Recovery Point programs are designed specifically to help those suffering from an ice addiction. Ice Break is a program developed in collaboration with former ice addicts to help raise awareness of the impacts of ice use and the ways to get help. The Ice Smart Group, which is a support program for methamphetamine users, holds meetings twice a week to assist people with recovery from addiction and to offer them a safe space in which to talk openly about their concerns and circumstances. These programs have led to some amazing success stories. The centre recently helped one woman graduate from a drug court with no breaches, which is almost unheard of. The centre is expanding its program to assist people whose family members are struggling with addiction. These programs give family members and friends, who are often left feeling helpless, proactive ways and techniques to help. However, these family programs do not fit into the current government funding model.

The Community Reinforcement and Family Training Program teaches families and friends effective strategies for helping their loved ones to change. It teaches families and friends how to change the way they are interacting to help the person move towards treatment. The Get Your Loved One Into Treatment Program is for family members of people addicted to ice. It helps them relate to their family members struggling with addiction. The first group to complete this program saw all of the participants' loved ones make contact with the Recovery Point, which is clearly an amazing result. Every day the Samaritans Recovery Program is transforming people's lives and it is organisations like this that the Government must adequately fund and invest in. The National Drug Institute made a submission to the Federal Parliamentary Joint Committee on Law Enforcement inquiry into crystal methamphetamine held last year. In that submission the National Drug Institute said that there is a need to build stronger connection to support the service provision for those affected by methamphetamine use.

This might include an organisation on workforce development for drug specialists and mainstream health services, and will include building strong referral and shared care pathways. There is a need for culturally safe Aboriginal health services and building capacity amongst these services; a need for establishing and evaluating programs such as online intervention; step-up, step-down withdrawal models—for example, combinations of non-residential and residential withdrawals and psychological and pharmacotherapy trials; trialling, and where indicated, investing in strategies that address the particular strategies of methamphetamine use—for example, protracted withdrawal, treatment retention, sexual risk taking and risk of blood born viruses [BBV] and sexually transmissible infections [STI]; and investing in strategies to enhance access to care across Australia, particularly in rural and remote regions.
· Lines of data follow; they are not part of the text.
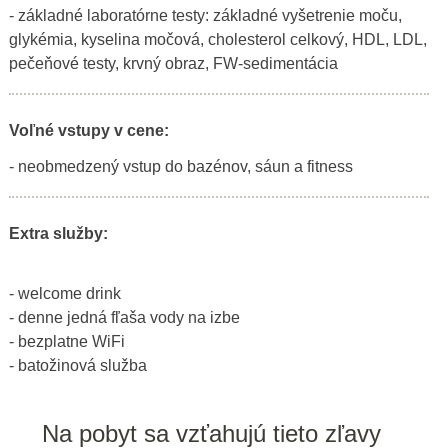
- základné laboratórne testy: základné vyšetrenie moču,
glykémia, kyselina močová, cholesterol celkový, HDL, LDL,
pečeňové testy, krvný obraz, FW-sedimentácia
Voľné vstupy v cene:
- neobmedzený vstup do bazénov, sáun a fitness
Extra služby:
- welcome drink
- denne jedná fľaša vody na izbe
- bezplatne WiFi
- batožinová služba
Na pobyt sa vzťahujú tieto zľavy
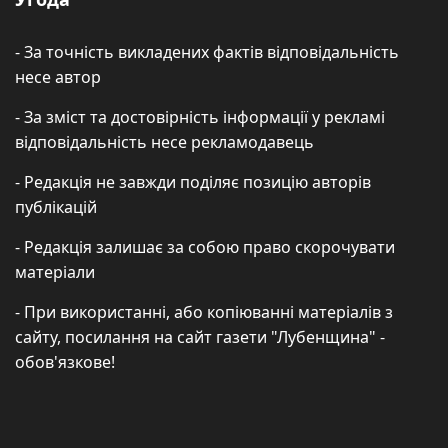
- За точність викладених фактів відповідальність
несе автор
- За зміст та достовірність інформації у рекламі
відповідальність несе рекламодавець
- Редакція не завжди поділяє позицію авторів
публікацій
- Редакція залишає за собою право скорочувати
матеріали
- При використанні, або копіюванні матеріалів з
сайту, посилання на сайт газети "Лубенщина" -
обов'язкове!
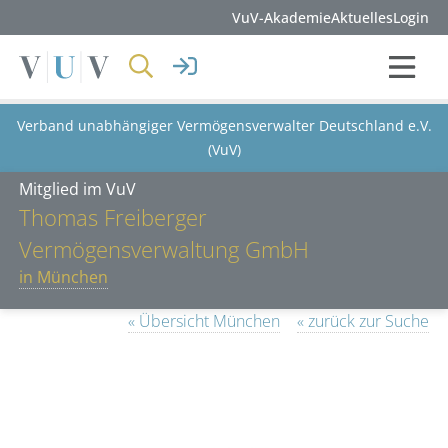
VuV-Akademie
Aktuelles
Login
Verband unabhängiger Vermögensverwalter Deutschland e.V.
(VuV)
Mitglied im VuV
Thomas Freiberger
Vermögensverwaltung GmbH
in München
« Übersicht München
« zurück zur Suche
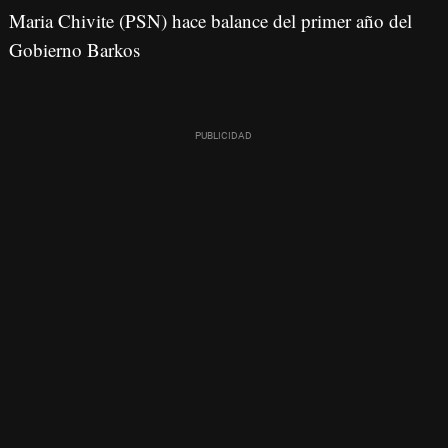
Maria Chivite (PSN) hace balance del primer año del
Gobierno Barkos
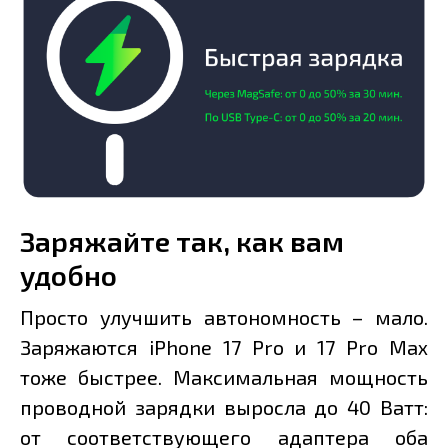
Заряжайте так, как вам
удобно
Просто улучшить автономность – мало.
Заряжаются iPhone 17 Pro и 17 Pro Max
тоже быстрее. Максимальная мощность
проводной зарядки выросла до 40 Ватт:
от соответствующего адаптера оба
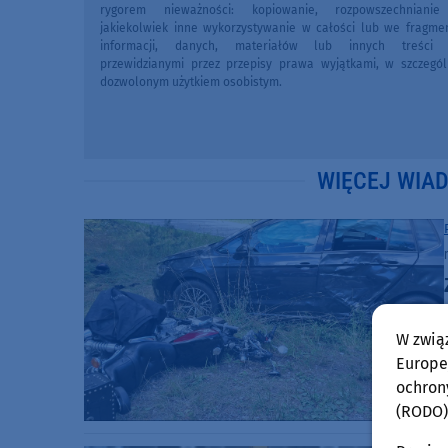
rygorem nieważności: kopiowanie, rozpowszechniani
jakiekolwiek inne wykorzystywanie w całości lub we fragme
informacji, danych, materiałów lub innych treści 
przewidzianymi przez przepisy prawa wyjątkami, w szczegól
dozwolonym użytkiem osobistym.
WIĘCEJ WIA
W zwią
Europej
ochron
(RODO)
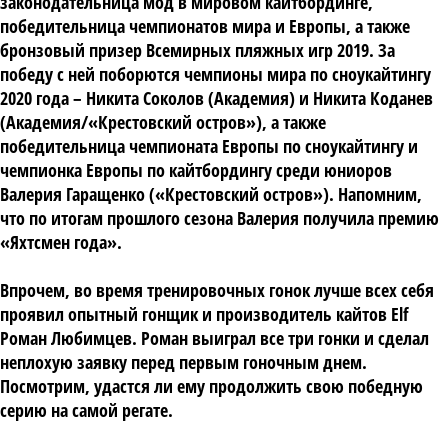
законодательница мод в мировом кайтбординге,
победительница чемпионатов мира и Европы, а также
бронзовый призер Всемирных пляжных игр 2019. За
победу с ней поборются чемпионы мира по сноукайтингу
2020 года – Никита Соколов (Академия) и Никита Коданев
(Академия/«Крестовский остров»), а также
победительница чемпионата Европы по сноукайтингу и
чемпионка Европы по кайтбордингу среди юниоров
Валерия Гаращенко («Крестовский остров»). Напомним,
что по итогам прошлого сезона Валерия получила премию
«Яхтсмен года».
Впрочем, во время тренировочных гонок лучше всех себя
проявил опытный гонщик и производитель кайтов Elf
Роман Любимцев. Роман выиграл все три гонки и сделал
неплохую заявку перед первым гоночным днем.
Посмотрим, удастся ли ему продолжить свою победную
серию на самой регате.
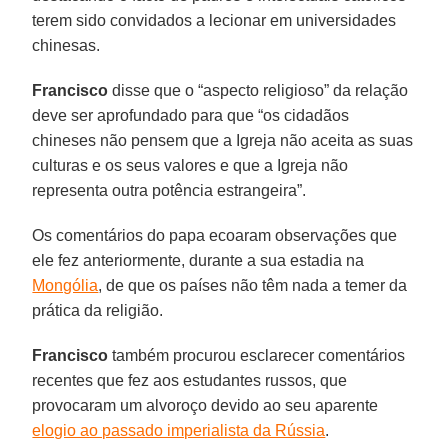
terem sido convidados a lecionar em universidades
chinesas.
Francisco
disse que o “aspecto religioso” da relação
deve ser aprofundado para que “os cidadãos
chineses não pensem que a Igreja não aceita as suas
culturas e os seus valores e que a Igreja não
representa outra potência estrangeira”.
Os comentários do papa ecoaram observações que
ele fez anteriormente, durante a sua estadia na
Mongólia
, de que os países não têm nada a temer da
prática da religião.
Francisco
também procurou esclarecer comentários
recentes que fez aos estudantes russos, que
provocaram um alvoroço devido ao seu aparente
elogio ao passado imperialista da Rússia
.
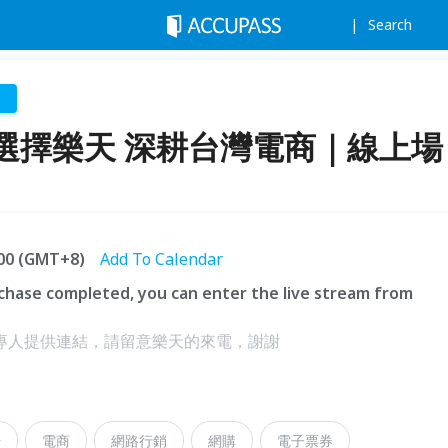
Search
s
選擇樂天 深耕台灣電商｜線上場
:00 (GMT+8)
Add To Calendar
hase completed, you can enter the live stream from
由專人提供連結，請留意樂天的來電，謝謝
場
電商
網路行銷
網購
電子票券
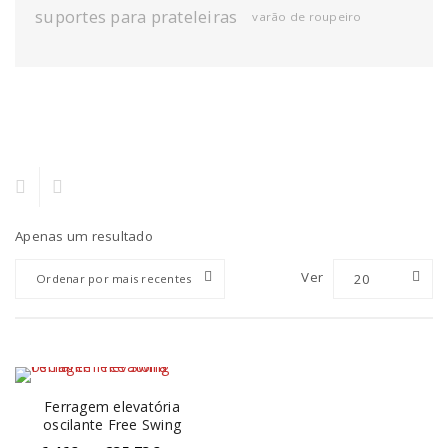
suportes para prateleiras
varão de roupeiro
Apenas um resultado
Ver
20
Ordenar por mais recentes
Ferragem elevatória
oscilante Free Swing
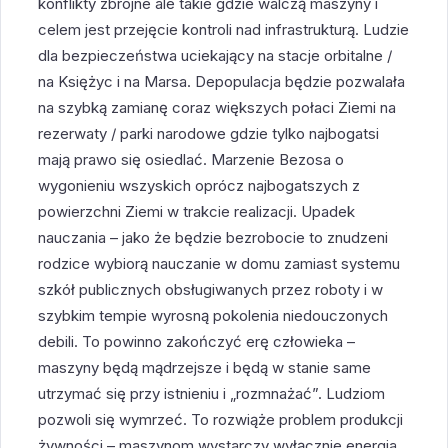
konflikty zbrojne ale takie gdzie walczą maszyny i
celem jest przejęcie kontroli nad infrastrukturą. Ludzie
dla bezpieczeństwa uciekający na stacje orbitalne /
na Księżyc i na Marsa. Depopulacja będzie pozwalała
na szybką zamianę coraz większych połaci Ziemi na
rezerwaty / parki narodowe gdzie tylko najbogatsi
mają prawo się osiedlać. Marzenie Bezosa o
wygonieniu wszyskich oprócz najbogatszych z
powierzchni Ziemi w trakcie realizacji. Upadek
nauczania – jako że będzie bezrobocie to znudzeni
rodzice wybiorą nauczanie w domu zamiast systemu
szkół publicznych obsługiwanych przez roboty i w
szybkim tempie wyrosną pokolenia niedouczonych
debili. To powinno zakończyć erę człowieka –
maszyny będą mądrzejsze i będą w stanie same
utrzymać się przy istnieniu i „rozmnażać”. Ludziom
pozwoli się wymrzeć. To rozwiąże problem produkcji
żywności – maszynom wystarczy wyłącznie energia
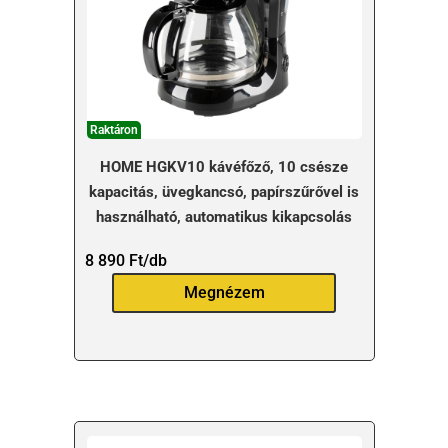
Raktáron
HOME HGKV10 kávéfőző, 10 csésze
kapacitás, üvegkancsó, papírszűrővel is
használható, automatikus kikapcsolás
8 890
Ft
/db
Megnézem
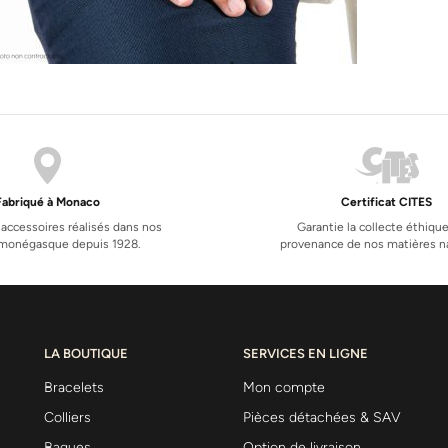
Fabriqué à Monaco
Certificat CITES
 accessoires réalisés dans nos
Garantie la collecte éthique
s monégasque depuis 1928.
provenance de nos matières na
LA BOUTIQUE
SERVICES EN LIGNE
Bracelets
Mon compte
Colliers
Pièces détachées & SAV
Bagues
Option de livraison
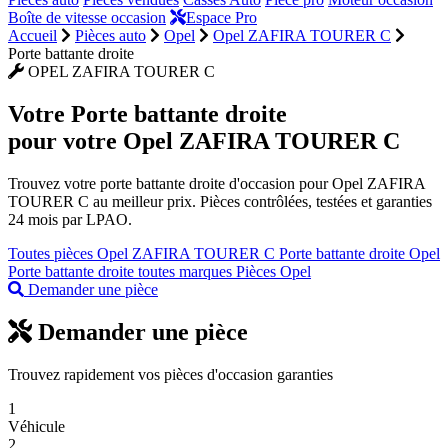
Boîte de vitesse occasion
Espace Pro
Accueil
Pièces auto
Opel
Opel ZAFIRA TOURER C
Porte battante droite
OPEL ZAFIRA TOURER C
Votre
Porte battante droite
pour votre Opel ZAFIRA TOURER C
Trouvez votre porte battante droite d'occasion pour Opel ZAFIRA
TOURER C au meilleur prix. Pièces contrôlées, testées et garanties
24 mois par LPAO.
Toutes pièces Opel ZAFIRA TOURER C
Porte battante droite Opel
Porte battante droite toutes marques
Pièces Opel
Demander une pièce
Demander une pièce
Trouvez rapidement vos pièces d'occasion garanties
1
Véhicule
2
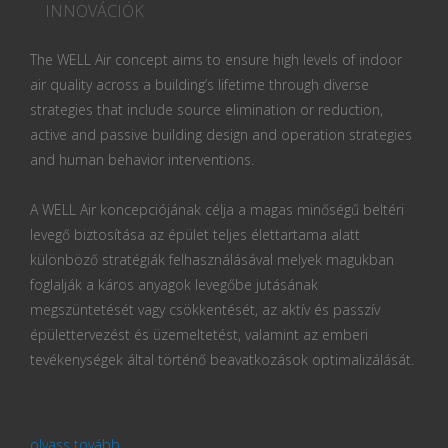
INNOVÁCIÓK
The WELL Air concept aims to ensure high levels of indoor
air quality across a building’s lifetime through diverse
strategies that include source elimination or reduction,
active and passive building design and operation strategies
and human behavior interventions.
A WELL Air koncepciójának célja a magas minőségű beltéri
levegő biztosítása az épület teljes élettartama alatt
különböző stratégiák felhasználásával melyek magukban
foglalják a káros anyagok levegőbe jutásának
megszüntetését vagy csökkentését, az aktív és passzív
épülettervezést és üzemeltetést, valamint az emberi
tevékenységek által történő beavatkozások optimalizálását.
olvass tovább...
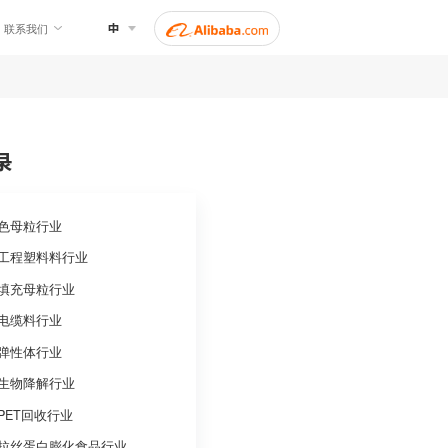
粒设备
共混挤出应用
案例视频
联系我
目录
色母粒
工程塑
： 1)单色色母粒或SPC（单一颜料浓
一种单一颜料，大部分不含蜡和添加剂
填充母
着色：混合不同的单色母粒粒料获得客户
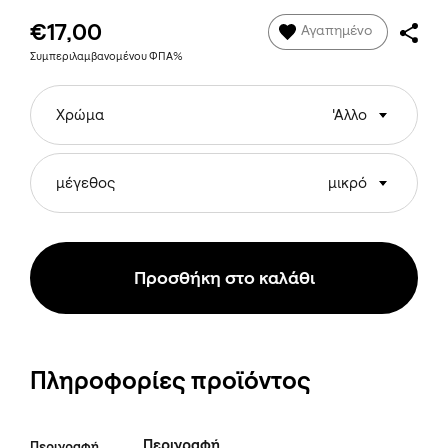
€17,00
Αγαπημένο
Συμπεριλαμβανομένου ΦΠΑ%
Χρώμα
'Αλλο
μέγεθος
μικρό
Προσθήκη στο καλάθι
Πληροφορίες προϊόντος
Περιγραφή
Περιγραφή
There are not enough services like the ones provided by the Samaritans program to address the issues raised in the National Drug Institute's submission. I call on the Government to provide essential additional funding either for programs like these to be provided by the public sector to the mental health system and caseworkers or to non-government organisations such as the Samaritans and others that adopt a non-judgemental and supportive wraparound approach. Such a wraparound approach, not just a law and order approach, is essential if the ice epidemic is to be combated across this State and particularly in the regions such as the Hunter.